Et je vous illustre ça avec un KS à venir, en plus...
Kickstarter, Indiegogo… Des termes
qui doivent aisément parler aux figurinistes et fan de jeux de
plateaux que vous êtes. Le phénomène est devenu aujourd’hui
incontournable, et chaque jeu qui se lance se fend de son petit
évènement de collecte pour financer son produit.
L’idée est bonne, et dans l’air du
temps. Un particulier, une boite, lance son projet via une plateforme
pour réunir le financement nécessaire au lancement de son produit.
Si un certain seuil demandé est atteint, le projet est financé.
S’il ne l’est pas, et bien… Ciao !
En ces temps où l’on nous rebat les
oreilles sur le thème de la crise économique, ce système est un
bon moyen de s’assurer de lancer un projet qui va fonctionner. Une
sorte de prévente avant la conception du produit, en somme.
Le récemment terminé de financé Kensei.
Ce système a permit le financement de
petites gammes ma foi fort sympathique. Combien de gammes réduites
de figurines (ensemble de gobelins pirates, champions nains,
gladiateurs, peuplades d’Amérique du sud, petit jeu steampunk,
etc.) n’auraient jamais vu le jour sans cela ? J’ai même eu
l’occasion de voir passer une gamme de velociraptors commandos de
l’espace (en armures, avec fusils d’assaut et à motos, s’il
vous plait !) en format 6mm ! Dur de lancer de telles
gammes sans être assuré que les achats suivent derrière.
Seulement, force est de constater que
le système s’est perverti avec le temps. Kickstarter est devenus
le meilleur représentant de ce problème. Ce qui, à la base, devait
permettre à des acteurs naissant de se lancer sans trop de gros
risques est devenu avant tout une plateforme de prévente ou les gros
acteurs rivalisent de paliers offrant toujours plus de chose.
Là ou, par exemple, un jeu comme Arena
Rex proposait, une fois son financement atteint, divers paliers
permettant d’augmenter la diversité de l’offre (plus de
gladiateurs différents, en somme), un rouleau compresseur comme
Reaper ou Guillotine Game (soutenu par CoolMinis, rappelons-le) va
surenchérir dans l’offre de matériel supplémentaire et, ne
l’oublions pas, gratuit.

> [Travail à faire]:
Reprenez le texte ci-dessus sur le financement participatif des jeux de figurines et écrivez la suite là où il s'arrête.

> [Données fournies]:
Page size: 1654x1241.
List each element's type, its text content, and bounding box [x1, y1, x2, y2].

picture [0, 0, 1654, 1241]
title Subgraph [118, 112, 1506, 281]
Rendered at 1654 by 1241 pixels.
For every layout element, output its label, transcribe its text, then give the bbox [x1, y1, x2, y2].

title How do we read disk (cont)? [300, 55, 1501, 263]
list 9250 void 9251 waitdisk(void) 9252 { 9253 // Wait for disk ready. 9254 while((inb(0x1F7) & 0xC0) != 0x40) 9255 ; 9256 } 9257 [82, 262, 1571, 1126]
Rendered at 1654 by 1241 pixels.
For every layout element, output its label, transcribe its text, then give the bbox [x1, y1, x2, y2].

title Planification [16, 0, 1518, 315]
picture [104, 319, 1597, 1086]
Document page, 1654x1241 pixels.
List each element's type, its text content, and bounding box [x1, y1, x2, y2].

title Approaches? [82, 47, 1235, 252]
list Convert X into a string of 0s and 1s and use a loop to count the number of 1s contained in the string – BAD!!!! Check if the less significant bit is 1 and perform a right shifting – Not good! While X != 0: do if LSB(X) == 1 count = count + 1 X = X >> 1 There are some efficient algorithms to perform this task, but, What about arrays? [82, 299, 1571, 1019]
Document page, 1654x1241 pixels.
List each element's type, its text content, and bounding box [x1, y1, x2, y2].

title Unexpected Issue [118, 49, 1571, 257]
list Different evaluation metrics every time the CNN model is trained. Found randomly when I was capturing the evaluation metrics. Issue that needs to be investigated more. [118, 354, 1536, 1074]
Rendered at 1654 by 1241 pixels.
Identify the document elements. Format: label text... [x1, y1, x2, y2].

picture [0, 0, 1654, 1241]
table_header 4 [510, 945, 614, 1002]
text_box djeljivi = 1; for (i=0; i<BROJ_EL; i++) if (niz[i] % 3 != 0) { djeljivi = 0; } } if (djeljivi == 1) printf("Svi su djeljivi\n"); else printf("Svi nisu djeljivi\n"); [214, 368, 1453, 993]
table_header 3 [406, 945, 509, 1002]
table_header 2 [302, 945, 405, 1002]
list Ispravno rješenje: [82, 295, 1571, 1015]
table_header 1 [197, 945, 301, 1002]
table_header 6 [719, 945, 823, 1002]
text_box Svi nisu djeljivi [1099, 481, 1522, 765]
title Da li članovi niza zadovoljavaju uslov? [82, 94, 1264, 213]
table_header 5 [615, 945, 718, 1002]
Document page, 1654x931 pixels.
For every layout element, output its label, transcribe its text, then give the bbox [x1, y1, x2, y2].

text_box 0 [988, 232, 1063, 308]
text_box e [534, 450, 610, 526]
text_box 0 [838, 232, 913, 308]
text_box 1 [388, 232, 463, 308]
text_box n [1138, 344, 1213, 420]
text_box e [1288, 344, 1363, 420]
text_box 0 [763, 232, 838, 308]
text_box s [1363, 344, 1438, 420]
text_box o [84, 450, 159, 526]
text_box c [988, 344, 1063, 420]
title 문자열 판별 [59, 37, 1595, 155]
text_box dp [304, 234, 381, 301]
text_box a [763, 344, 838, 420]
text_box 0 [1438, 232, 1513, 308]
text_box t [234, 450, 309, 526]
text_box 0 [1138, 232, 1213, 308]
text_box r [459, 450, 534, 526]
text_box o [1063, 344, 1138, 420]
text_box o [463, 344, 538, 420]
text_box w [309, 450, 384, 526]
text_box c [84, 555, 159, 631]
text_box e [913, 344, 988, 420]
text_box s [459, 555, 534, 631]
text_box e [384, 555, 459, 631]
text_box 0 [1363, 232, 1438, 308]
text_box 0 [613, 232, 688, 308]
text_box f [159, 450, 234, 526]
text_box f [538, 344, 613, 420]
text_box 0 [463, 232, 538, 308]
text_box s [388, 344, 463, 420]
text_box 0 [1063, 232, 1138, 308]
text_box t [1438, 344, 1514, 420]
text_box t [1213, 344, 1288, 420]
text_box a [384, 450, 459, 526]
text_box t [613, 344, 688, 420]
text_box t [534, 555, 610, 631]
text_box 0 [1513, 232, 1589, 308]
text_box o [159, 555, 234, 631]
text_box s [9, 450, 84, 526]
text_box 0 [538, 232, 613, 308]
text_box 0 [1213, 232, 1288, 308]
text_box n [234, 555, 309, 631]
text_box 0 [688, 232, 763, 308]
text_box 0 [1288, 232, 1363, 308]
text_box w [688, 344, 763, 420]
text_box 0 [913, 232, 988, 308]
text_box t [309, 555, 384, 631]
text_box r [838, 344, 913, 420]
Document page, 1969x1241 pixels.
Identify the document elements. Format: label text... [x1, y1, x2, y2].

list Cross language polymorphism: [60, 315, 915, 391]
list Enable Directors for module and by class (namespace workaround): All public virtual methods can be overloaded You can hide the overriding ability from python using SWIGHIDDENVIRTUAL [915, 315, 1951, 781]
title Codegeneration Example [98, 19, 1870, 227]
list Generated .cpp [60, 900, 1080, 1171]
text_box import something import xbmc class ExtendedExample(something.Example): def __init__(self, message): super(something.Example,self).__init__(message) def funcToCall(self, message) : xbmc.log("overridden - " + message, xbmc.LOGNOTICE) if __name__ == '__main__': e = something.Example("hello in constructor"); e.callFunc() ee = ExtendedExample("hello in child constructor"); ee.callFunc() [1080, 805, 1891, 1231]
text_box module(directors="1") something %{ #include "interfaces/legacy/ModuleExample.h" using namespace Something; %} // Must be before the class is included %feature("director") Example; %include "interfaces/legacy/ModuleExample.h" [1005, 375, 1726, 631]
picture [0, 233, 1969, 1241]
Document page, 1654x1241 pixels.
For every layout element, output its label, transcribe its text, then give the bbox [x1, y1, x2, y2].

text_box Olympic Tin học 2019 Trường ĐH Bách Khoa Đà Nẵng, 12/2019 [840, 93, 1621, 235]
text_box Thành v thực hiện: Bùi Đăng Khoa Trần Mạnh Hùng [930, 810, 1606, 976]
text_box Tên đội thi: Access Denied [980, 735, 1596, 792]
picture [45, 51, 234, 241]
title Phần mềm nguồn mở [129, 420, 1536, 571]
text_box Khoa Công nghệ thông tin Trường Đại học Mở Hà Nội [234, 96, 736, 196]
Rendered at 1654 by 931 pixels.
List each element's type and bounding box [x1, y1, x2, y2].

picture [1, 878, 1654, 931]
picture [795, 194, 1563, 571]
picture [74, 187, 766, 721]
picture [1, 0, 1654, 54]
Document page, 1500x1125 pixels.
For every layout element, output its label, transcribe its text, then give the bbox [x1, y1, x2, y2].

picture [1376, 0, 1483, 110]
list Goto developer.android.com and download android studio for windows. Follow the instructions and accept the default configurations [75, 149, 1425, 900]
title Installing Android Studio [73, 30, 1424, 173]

> [Résultat de l'exercice]:
Warpath, de Mantic. Un auteur qui a multiplié les KS alléchants ces derniers temps.
Zombicide est un excellent exemple. Le
premier Kickstarter du jeu a été un énorme succès (plus de 700K
dollars réunis) proposant un jeu d’excellente facture avec une
belle somme de goodies. Soit. La boite était jeune, et même s’il
y avait du beau nom, et un gros soutient derrière, la démarche est
sensée. Fort de son succès, GG a choisit de lancer la version 2 de
son jeu de la même façon… Avec l’immense succès que l’on
connaît : plus de deux millions ont été réunis et l’offre
est indécente tant les gooddies offerts sont nombreux (et quand on
voit le prix auquel s’arrachent les survivant de la saison 1 sur
Ebay…).
C’est là que, personnellement, je
suis gêné. Zombicide saison 2 était un succès assuré. Cela s’est
d’ailleurs vu sur les premiers paliers, peu aguichant. Le jeu était
assuré de toucher un public important et ne mérite clairement pas
un statut d’outsider sortit de nul part. Et de là (et par
extrapolation, pour tout KS de ce type), j’estime que le système
est perverti, avec deux conséquences importantes.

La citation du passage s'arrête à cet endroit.